Back at the hotel, as I was lying in the sun on the roof, the hotel housekeepers brought me a piece of caramel-frosted cake with a burning candle and sang “Happy Birthday” in halting English. Later that night, we sat in the rooftop Jacuzzi with cold beers, then walked to the cozy, not-to-be-missed Hector’s, where we turned our back on chicken stew and dined on beef tenderloin with a smoky, tangy blue cheese-chipotle sauce.
We got back into a van the next morning to head to Lake Atitlan, a 50-square-mile, 1,000-foot-deep shimmering blue wonder ringed by three volcanoes and a dozen Maya villages.

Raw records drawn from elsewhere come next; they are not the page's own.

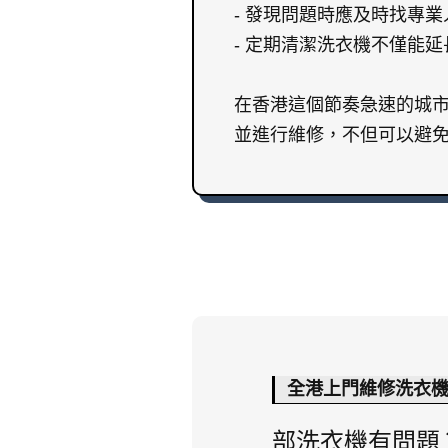
- 發現問題時應及時找專
- 定期清潔洗衣機不僅能
在香港這個節奏急速的城
並進行維修，不但可以避
全港上門維修洗衣
部洗衣機有問題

The lake has risen considerably in recent years, and after a boat ride across the water to the village of Santa Cruz la Laguna, we picked up our backpacks and made our way along a rickety wooden boardwalk above the now underwater path to Hotel IslaVerde.
It isn’t a hotel so much as a lodge with a vertical row of cabins on stilts stacked up the hillside behind it. IslaVerde is an eco-friendly place, with no outdoor lighting, filtered sewage water keeping the garden alive, and an open-door policy for gigantic but apparently harmless wall spiders. It’s not a place for the cardiovascularly challenged, however. Getting to our cabin, with an open-air bathroom and daylight showing between the floor boards, meant going up 150 steep stone steps. But the view out our windows was stunning — all lake and volcano and palm trees. The first night we were the only guests there, the silence broken only by a few dogs barking in the distance.
In the morning we had coffee and smoothies by the water, jumping off the dock when we got too hot. In the afternoon we explored several of the lake’s villages: tiny Santa Cruz, where a group of giggling children caught us in the string they had stretched across the road; and the bigger, grungier San Pedro across the lake.
Our final meal at the lake was the best of the trip: delicate spinach and walnut ravioli topped with a mild carrot sauce, followed by a piece of heavenly banana tart and jasmine tea. It was the only thing on the menu at Arca de Noe, served on a cobwebby, candlelit deck by an Argentinian chef who said he learned to make ravioli from his grandmother.
We were there in mid-October, the end of the rainy season, though there were only a few passing showers, and very few tourists. We didn’t manage to escape Boston completely, however. Near Tikal, we saw a man riding a horse down the road wearing an “I [shamrock] Boston” T-shirt.
Still, we got far enough away, swept up in the wonder of a land of spewing volcanoes, rumbling earthquakes, and vanished civilizations, that turning 40 faded into the background. There’s nothing like seeing how vast and ephemeral the world is to make you realize how small and blissfully insignificant we are.